Segment Start: Given data

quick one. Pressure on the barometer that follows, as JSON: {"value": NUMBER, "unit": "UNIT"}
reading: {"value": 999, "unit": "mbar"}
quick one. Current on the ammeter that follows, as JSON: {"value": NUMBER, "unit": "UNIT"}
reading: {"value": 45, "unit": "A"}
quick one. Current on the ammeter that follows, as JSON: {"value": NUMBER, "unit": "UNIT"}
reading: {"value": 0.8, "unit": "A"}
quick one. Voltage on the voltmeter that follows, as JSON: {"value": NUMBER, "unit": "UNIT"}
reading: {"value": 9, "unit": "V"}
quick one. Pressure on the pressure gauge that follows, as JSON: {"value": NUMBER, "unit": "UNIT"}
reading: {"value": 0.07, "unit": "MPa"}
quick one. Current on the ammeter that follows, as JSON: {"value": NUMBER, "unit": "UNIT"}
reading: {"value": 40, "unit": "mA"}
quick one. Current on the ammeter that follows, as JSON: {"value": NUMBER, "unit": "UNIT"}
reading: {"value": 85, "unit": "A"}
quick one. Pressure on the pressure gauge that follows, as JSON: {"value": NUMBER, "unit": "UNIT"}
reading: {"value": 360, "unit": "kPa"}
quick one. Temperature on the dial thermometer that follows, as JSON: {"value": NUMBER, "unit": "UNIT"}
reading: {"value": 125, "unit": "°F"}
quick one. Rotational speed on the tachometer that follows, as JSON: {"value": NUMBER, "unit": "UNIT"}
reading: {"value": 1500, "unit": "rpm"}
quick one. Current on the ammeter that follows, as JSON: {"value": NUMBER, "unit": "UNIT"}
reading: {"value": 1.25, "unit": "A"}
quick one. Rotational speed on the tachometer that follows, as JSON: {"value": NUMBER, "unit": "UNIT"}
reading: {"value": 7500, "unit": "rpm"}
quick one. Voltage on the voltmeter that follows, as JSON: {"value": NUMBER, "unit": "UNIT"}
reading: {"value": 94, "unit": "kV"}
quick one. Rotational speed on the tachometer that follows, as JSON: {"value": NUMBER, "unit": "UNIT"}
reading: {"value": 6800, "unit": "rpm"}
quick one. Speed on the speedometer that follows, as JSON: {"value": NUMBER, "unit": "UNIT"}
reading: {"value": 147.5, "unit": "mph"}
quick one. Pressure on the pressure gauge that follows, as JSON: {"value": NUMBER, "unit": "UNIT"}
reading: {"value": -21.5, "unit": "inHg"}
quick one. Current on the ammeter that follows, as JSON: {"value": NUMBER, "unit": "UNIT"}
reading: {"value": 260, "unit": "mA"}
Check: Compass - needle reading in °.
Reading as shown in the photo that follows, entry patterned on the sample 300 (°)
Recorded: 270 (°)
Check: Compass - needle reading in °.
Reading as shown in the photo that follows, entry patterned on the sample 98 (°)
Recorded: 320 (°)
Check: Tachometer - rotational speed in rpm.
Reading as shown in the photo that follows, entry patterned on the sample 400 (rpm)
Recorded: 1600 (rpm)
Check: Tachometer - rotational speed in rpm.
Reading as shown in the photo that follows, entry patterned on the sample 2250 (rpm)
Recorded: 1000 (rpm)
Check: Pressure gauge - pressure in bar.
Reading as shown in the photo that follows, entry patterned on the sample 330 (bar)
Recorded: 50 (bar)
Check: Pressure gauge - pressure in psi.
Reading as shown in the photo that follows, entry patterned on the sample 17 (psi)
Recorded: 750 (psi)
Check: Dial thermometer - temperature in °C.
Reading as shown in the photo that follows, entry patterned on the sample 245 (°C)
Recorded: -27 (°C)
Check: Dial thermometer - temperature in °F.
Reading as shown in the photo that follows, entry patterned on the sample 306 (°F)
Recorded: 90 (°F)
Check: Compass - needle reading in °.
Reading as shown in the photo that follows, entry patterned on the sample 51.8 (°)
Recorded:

Segment End: Given data

Could you reproduce all of the data above line for line, without changing a single character?

Task answer ->
quick one. Pressure on the barometer that follows, as JSON: {"value": NUMBER, "unit": "UNIT"}
reading: {"value": 999, "unit": "mbar"}
quick one. Current on the ammeter that follows, as JSON: {"value": NUMBER, "unit": "UNIT"}
reading: {"value": 45, "unit": "A"}
quick one. Current on the ammeter that follows, as JSON: {"value": NUMBER, "unit": "UNIT"}
reading: {"value": 0.8, "unit": "A"}
quick one. Voltage on the voltmeter that follows, as JSON: {"value": NUMBER, "unit": "UNIT"}
reading: {"value": 9, "unit": "V"}
quick one. Pressure on the pressure gauge that follows, as JSON: {"value": NUMBER, "unit": "UNIT"}
reading: {"value": 0.07, "unit": "MPa"}
quick one. Current on the ammeter that follows, as JSON: {"value": NUMBER, "unit": "UNIT"}
reading: {"value": 40, "unit": "mA"}
quick one. Current on the ammeter that follows, as JSON: {"value": NUMBER, "unit": "UNIT"}
reading: {"value": 85, "unit": "A"}
quick one. Pressure on the pressure gauge that follows, as JSON: {"value": NUMBER, "unit": "UNIT"}
reading: {"value": 360, "unit": "kPa"}
quick one. Temperature on the dial thermometer that follows, as JSON: {"value": NUMBER, "unit": "UNIT"}
reading: {"value": 125, "unit": "°F"}
quick one. Rotational speed on the tachometer that follows, as JSON: {"value": NUMBER, "unit": "UNIT"}
reading: {"value": 1500, "unit": "rpm"}
quick one. Current on the ammeter that follows, as JSON: {"value": NUMBER, "unit": "UNIT"}
reading: {"value": 1.25, "unit": "A"}
quick one. Rotational speed on the tachometer that follows, as JSON: {"value": NUMBER, "unit": "UNIT"}
reading: {"value": 7500, "unit": "rpm"}
quick one. Voltage on the voltmeter that follows, as JSON: {"value": NUMBER, "unit": "UNIT"}
reading: {"value": 94, "unit": "kV"}
quick one. Rotational speed on the tachometer that follows, as JSON: {"value": NUMBER, "unit": "UNIT"}
reading: {"value": 6800, "unit": "rpm"}
quick one. Speed on the speedometer that follows, as JSON: {"value": NUMBER, "unit": "UNIT"}
reading: {"value": 147.5, "unit": "mph"}
quick one. Pressure on the pressure gauge that follows, as JSON: {"value": NUMBER, "unit": "UNIT"}
reading: {"value": -21.5, "unit": "inHg"}
quick one. Current on the ammeter that follows, as JSON: {"value": NUMBER, "unit": "UNIT"}
reading: {"value": 260, "unit": "mA"}
Check: Compass - needle reading in °.
Reading as shown in the photo that follows, entry patterned on the sample 300 (°)
Recorded: 270 (°)
Check: Compass - needle reading in °.
Reading as shown in the photo that follows, entry patterned on the sample 98 (°)
Recorded: 320 (°)
Check: Tachometer - rotational speed in rpm.
Reading as shown in the photo that follows, entry patterned on the sample 400 (rpm)
Recorded: 1600 (rpm)
Check: Tachometer - rotational speed in rpm.
Reading as shown in the photo that follows, entry patterned on the sample 2250 (rpm)
Recorded: 1000 (rpm)
Check: Pressure gauge - pressure in bar.
Reading as shown in the photo that follows, entry patterned on the sample 330 (bar)
Recorded: 50 (bar)
Check: Pressure gauge - pressure in psi.
Reading as shown in the photo that follows, entry patterned on the sample 17 (psi)
Recorded: 750 (psi)
Check: Dial thermometer - temperature in °C.
Reading as shown in the photo that follows, entry patterned on the sample 245 (°C)
Recorded: -27 (°C)
Check: Dial thermometer - temperature in °F.
Reading as shown in the photo that follows, entry patterned on the sample 306 (°F)
Recorded: 90 (°F)
Check: Compass - needle reading in °.
Reading as shown in the photo that follows, entry patterned on the sample 51.8 (°)
Recorded:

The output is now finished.